» **Dataset excerpts**:
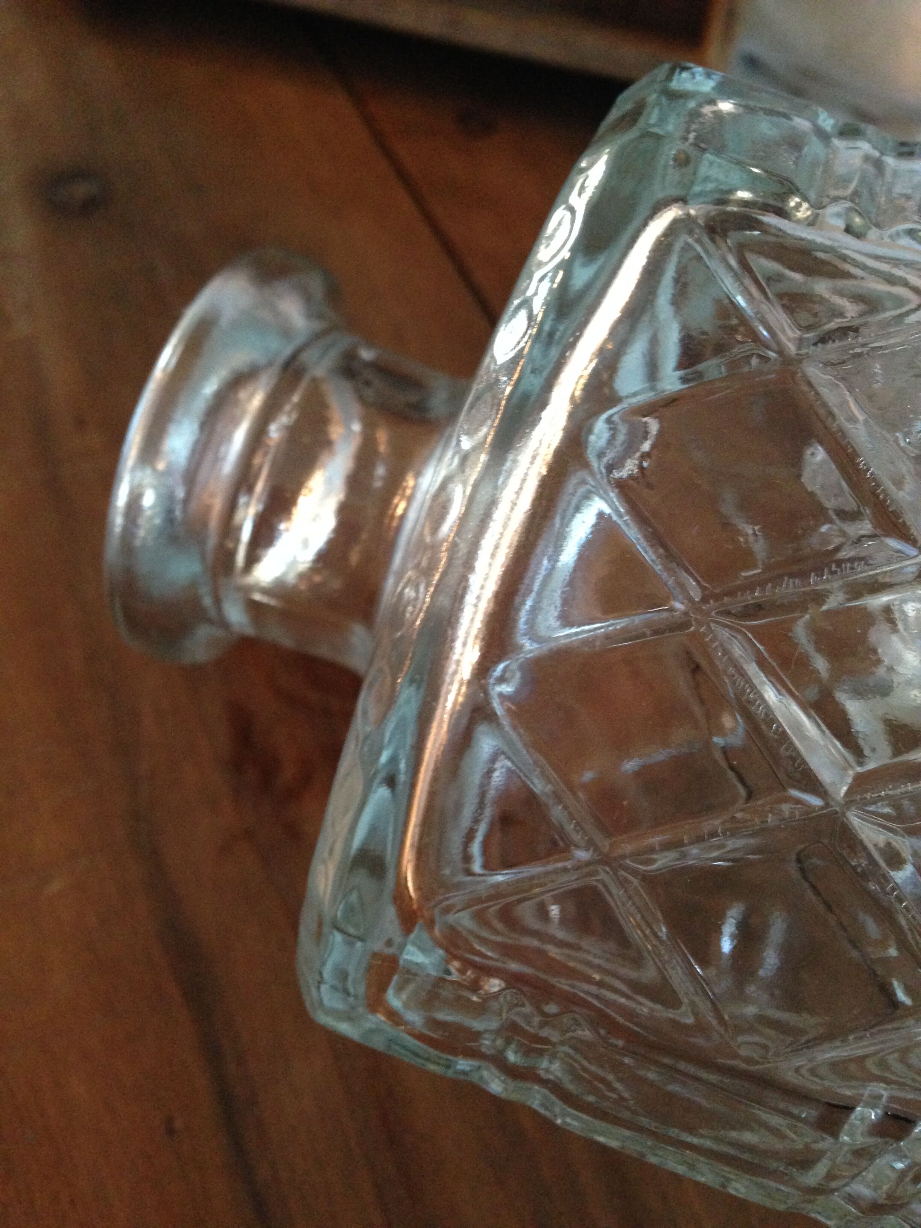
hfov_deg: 42.9
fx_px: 1171
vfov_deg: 55.4
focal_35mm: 33
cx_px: 460
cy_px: 614
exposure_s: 1/15
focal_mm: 4.12
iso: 400
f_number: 2.4
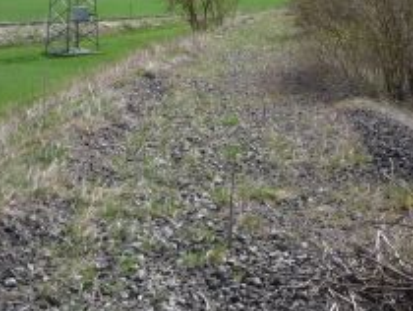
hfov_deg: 26.6
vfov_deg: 19.4
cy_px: -26
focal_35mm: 73
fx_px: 872
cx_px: 206
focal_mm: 5.2
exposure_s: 1/400
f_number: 5
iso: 100
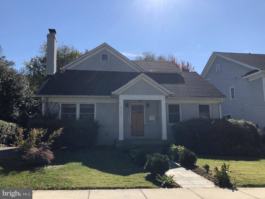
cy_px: 100
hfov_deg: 63.4
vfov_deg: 49.7
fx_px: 214
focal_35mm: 28
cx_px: 132
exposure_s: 1/5348
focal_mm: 3.99
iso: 20
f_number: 1.8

» **Your goal**: Exactly the lines from the one containing "focal_mm: 5.2" through the last line of the data above should be output, both ends included, with every picture left out.

» **Response**:
focal_mm: 5.2
exposure_s: 1/400
f_number: 5
iso: 100
cy_px: 100
hfov_deg: 63.4
vfov_deg: 49.7
fx_px: 214
focal_35mm: 28
cx_px: 132
exposure_s: 1/5348
focal_mm: 3.99
iso: 20
f_number: 1.8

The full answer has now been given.